• **SUPPLIED RECORDS**:
# # # # # # #

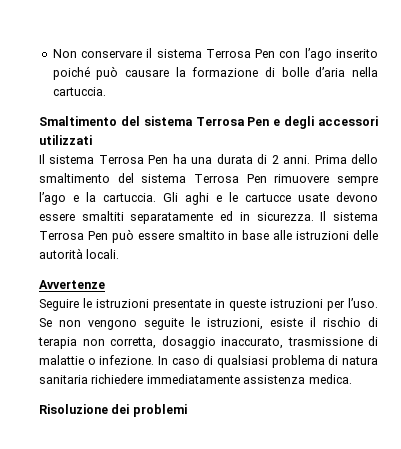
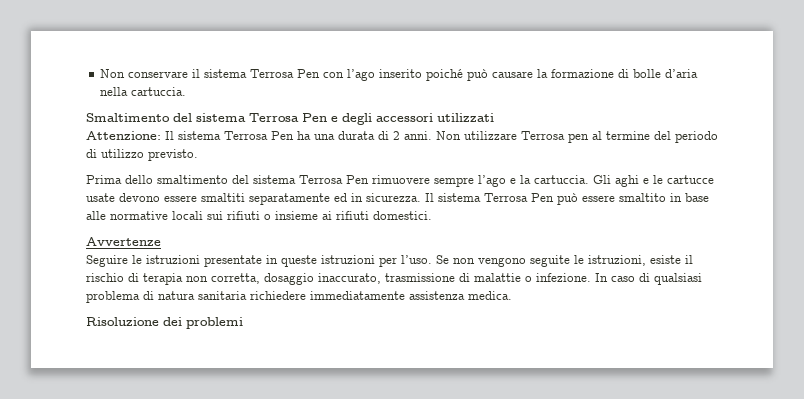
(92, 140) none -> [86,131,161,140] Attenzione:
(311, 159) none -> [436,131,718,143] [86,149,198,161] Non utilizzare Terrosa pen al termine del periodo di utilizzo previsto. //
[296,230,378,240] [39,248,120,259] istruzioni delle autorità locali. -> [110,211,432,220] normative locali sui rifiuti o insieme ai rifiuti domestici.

# # # # # # #

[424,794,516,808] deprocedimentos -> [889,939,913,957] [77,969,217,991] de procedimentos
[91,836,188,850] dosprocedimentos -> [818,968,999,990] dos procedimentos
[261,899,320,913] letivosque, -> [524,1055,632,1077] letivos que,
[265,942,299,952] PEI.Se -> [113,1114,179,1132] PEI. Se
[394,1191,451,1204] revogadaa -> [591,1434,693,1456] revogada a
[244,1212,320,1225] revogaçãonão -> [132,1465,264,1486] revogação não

# # # # # # #

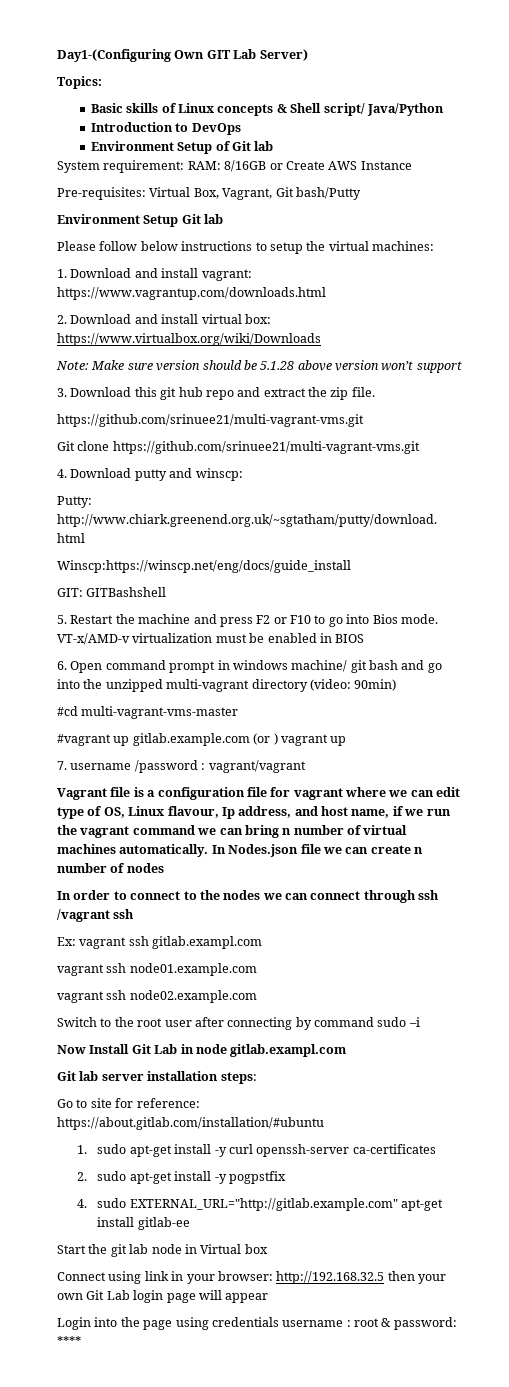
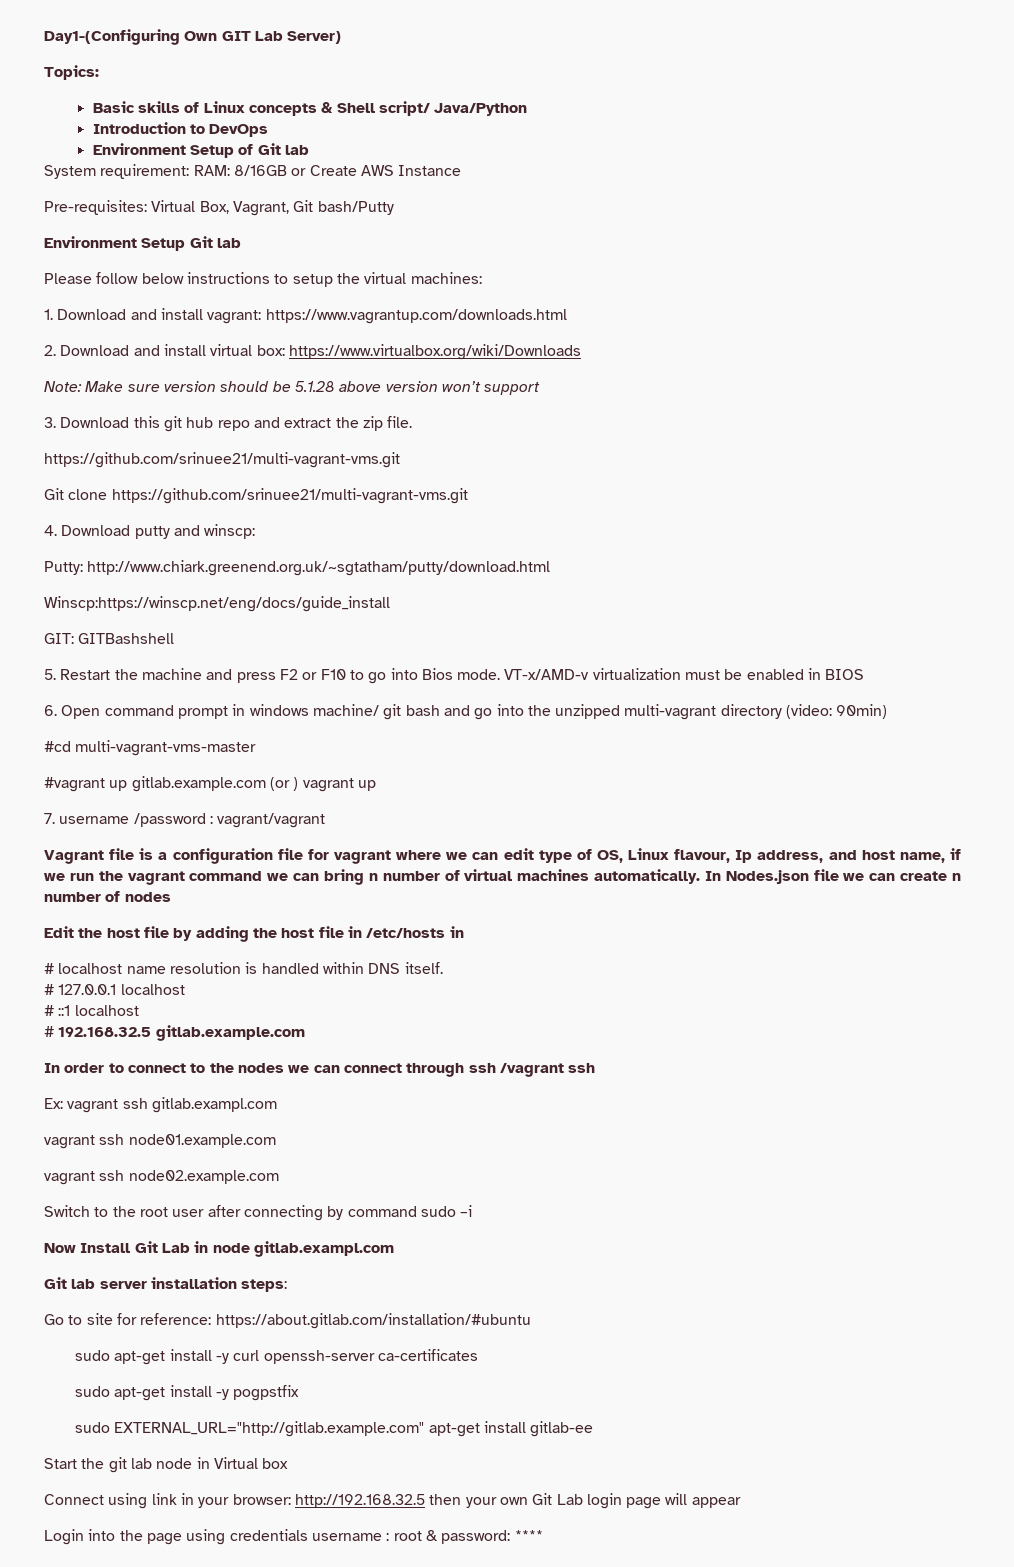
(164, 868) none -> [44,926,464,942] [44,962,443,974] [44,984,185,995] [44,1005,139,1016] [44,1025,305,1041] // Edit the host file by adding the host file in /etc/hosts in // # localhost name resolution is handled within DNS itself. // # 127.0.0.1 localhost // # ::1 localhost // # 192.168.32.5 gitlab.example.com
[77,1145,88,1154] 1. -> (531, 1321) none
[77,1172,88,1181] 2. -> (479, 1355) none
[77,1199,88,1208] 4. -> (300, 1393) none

# # # # # # #

• **EXERCISE INSTRUCTIONS**:
Above are the entries. Quote exactly the lines from the one bearing "[77,1172,88,1181] 2. -> (479, 1355) none" through the one bearing "[77,1199,88,1208] 4. -> (300, 1393) none".

• **SOLUTION FOR THIS PROBLEM**:
[77,1172,88,1181] 2. -> (479, 1355) none
[77,1199,88,1208] 4. -> (300, 1393) none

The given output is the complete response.